Shorter draw, longer draw??? Like you Bear Mag, info I found is an 8″ brace height. Now that’s a plus or minus some to tune to you…You start messing with shorter, longer strings you mess with the dynamics of the bow. If you shoot a shorter than 28″ draw, the bow still needs the correct string length for the bow to function properly. You have to make the arrows match your draw length and the corresponding bow weight that ensues.
Just my thinking.
richard roopMemberMay 9, 2020 at 7:06 pmPost count: 222
Just to be clear, the 10 & 1/2 inch brace height was the string that came with the bow. The 3 Rivers guy suggested 7 & 1/2 to 8 & 1/2. It’s shooting well at 8 & 1/8 but I still want to try somewhere about 7 & 3/4 just to see what happens.

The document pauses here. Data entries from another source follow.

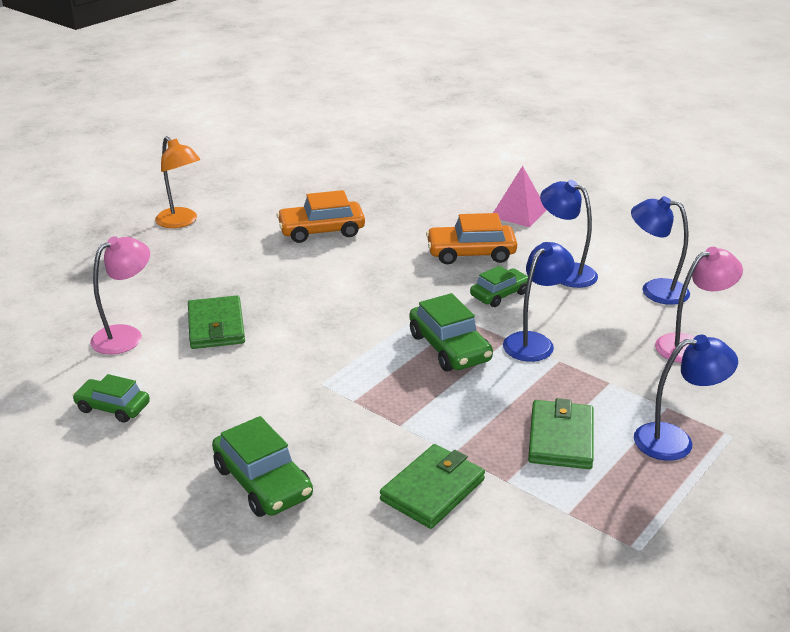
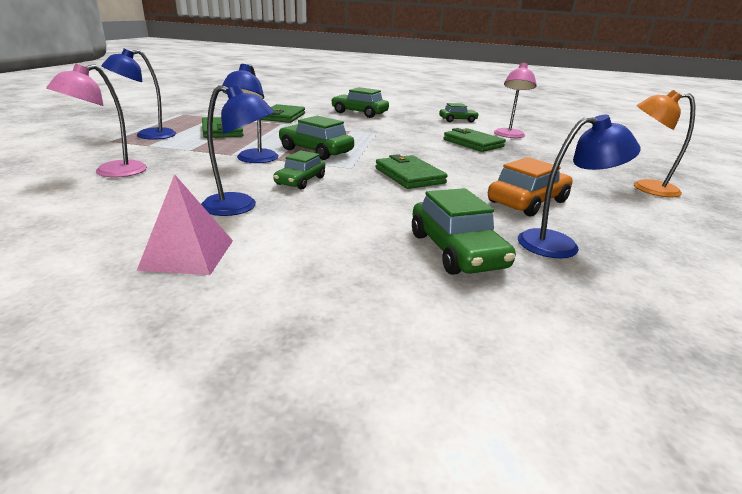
camera: 150 degrees right, 5 degrees down
(384, 281) = (409, 175): none -> green wallet
(436, 209) = (456, 251): none -> green car
(471, 253) = (357, 207): orange car -> none
(519, 213) = (339, 271): pink pyramid -> pink pyramid (187, 254)
(655, 290) = (129, 207): blue lamp -> blue lamp (560, 244)

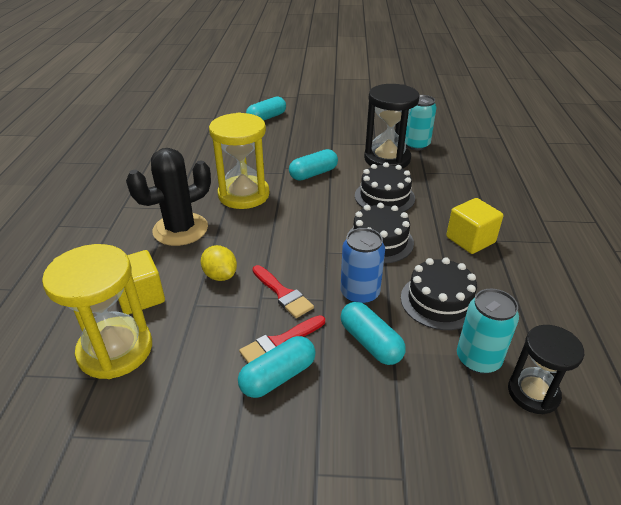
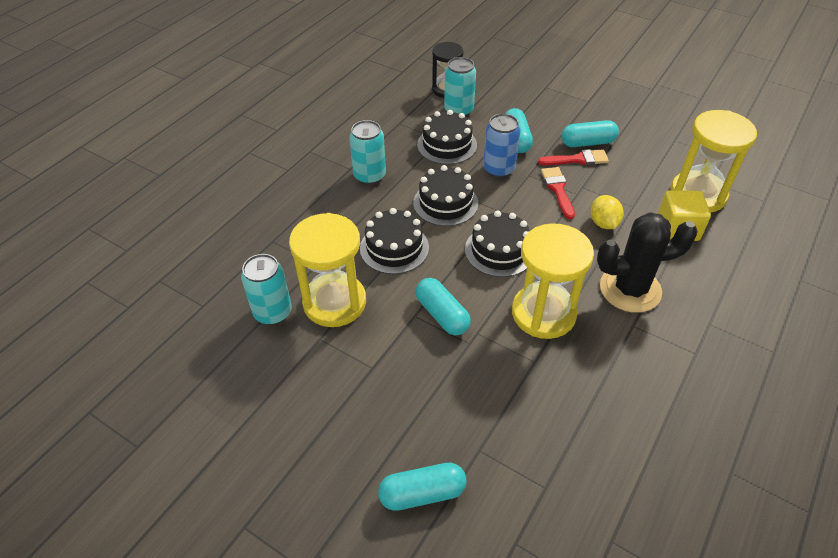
camera: 150 degrees left, 10 degrees up
(303, 221) = (499, 250): none -> black cake
(313, 174) = (442, 314): turquoise capsule -> turquoise capsule turned 60 degrees clockwise
(387, 159) = (334, 302): black hourglass -> yellow hourglass
(470, 240) = (369, 176): yellow cube -> turquoise can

richard roopMemberMay 9, 2020 at 9:08 pmPost count: 222
Laura, and All;
I picked up a book on eBay, “Shooting The Stickbow” by Anthony Camera. Have not had the chance to read it page by page but have thumbed thru it a couple of times and am very impressed. Seems to be a very well written reference manual that covers just about everything stickbow.
A fine book, well worth the coin. !!!! I recommend it highly.

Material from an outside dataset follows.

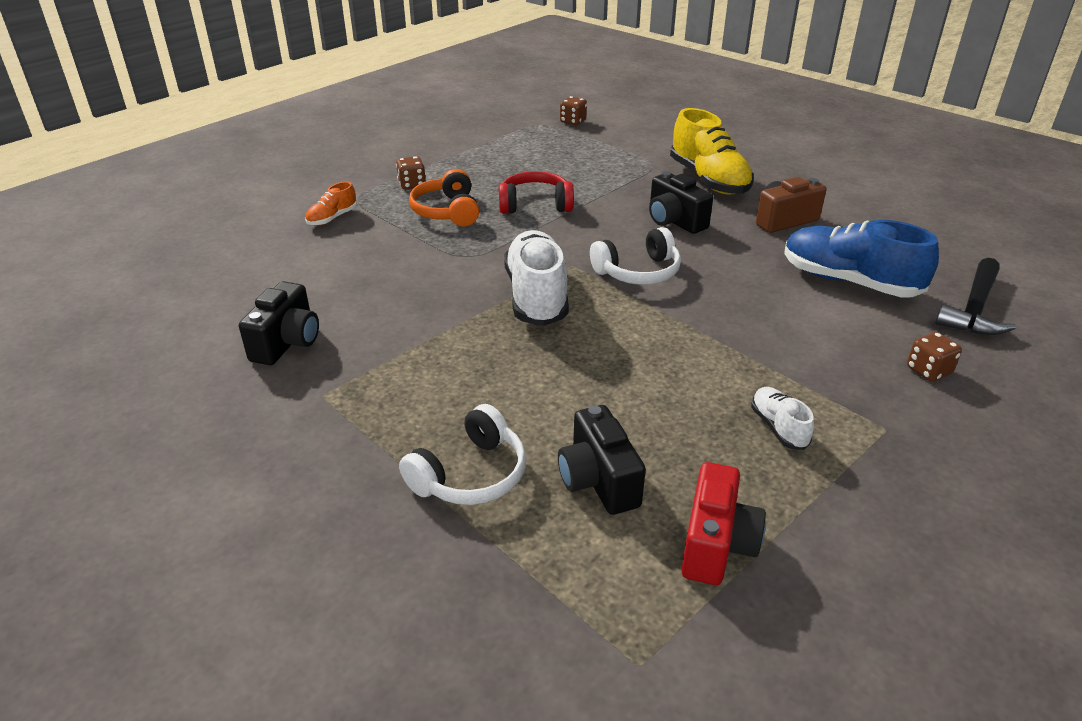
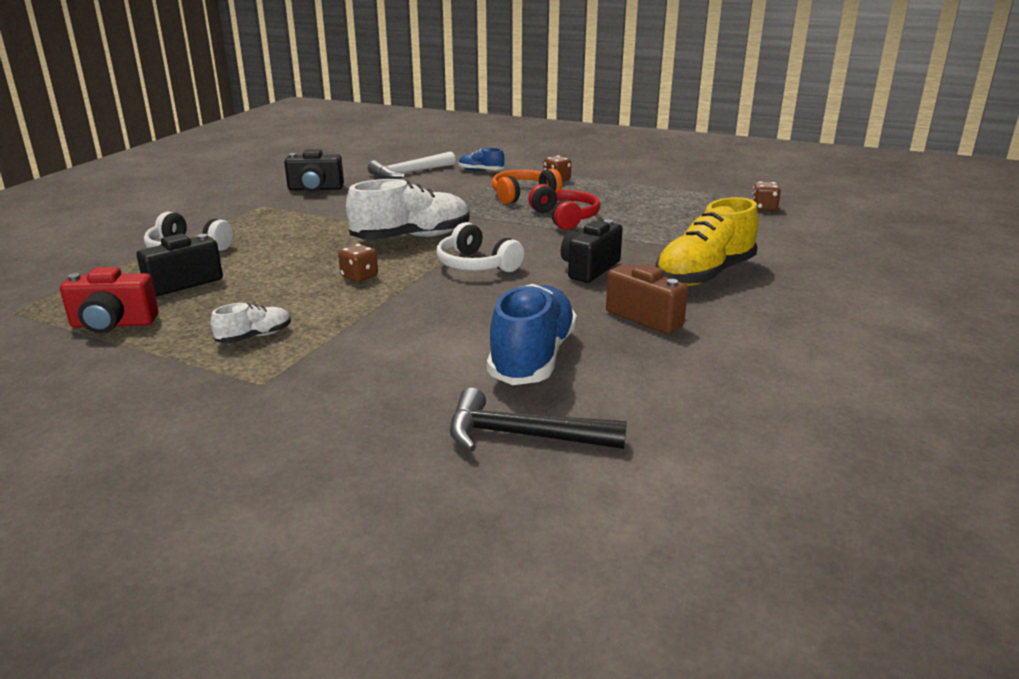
camera: 70 degrees right, 10 degrees down
(290, 264) = (409, 173): none -> white hammer
(332, 218) = (481, 171): orange shoe -> blue shoe
(928, 371) = (369, 405): brown dice -> brown dice (359, 277)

Edward WeberMemberSeptember 12, 2020 at 7:24 amPost count: 1
I agree. I started on compounds at 16. Got into traditional at the urging of a friend who started the same way but at age 45. I have the same Wasp from a garage sale. $40. But I started w/a Texas Archery 27#, then a Ben Pearson stick now 35#, & finally my 40″s vintage Bear Grizzly 42#. I won’t use the Browning til I kill something with the Grizzly. You obviously felt the difference from a compound. I shot a 65# compound (Jennings Mag-T, 1983) but couldn’t jump into that 35# Pearson. Start lite work up to it & if you don’t or can’t you’ll probably find something you love along the way.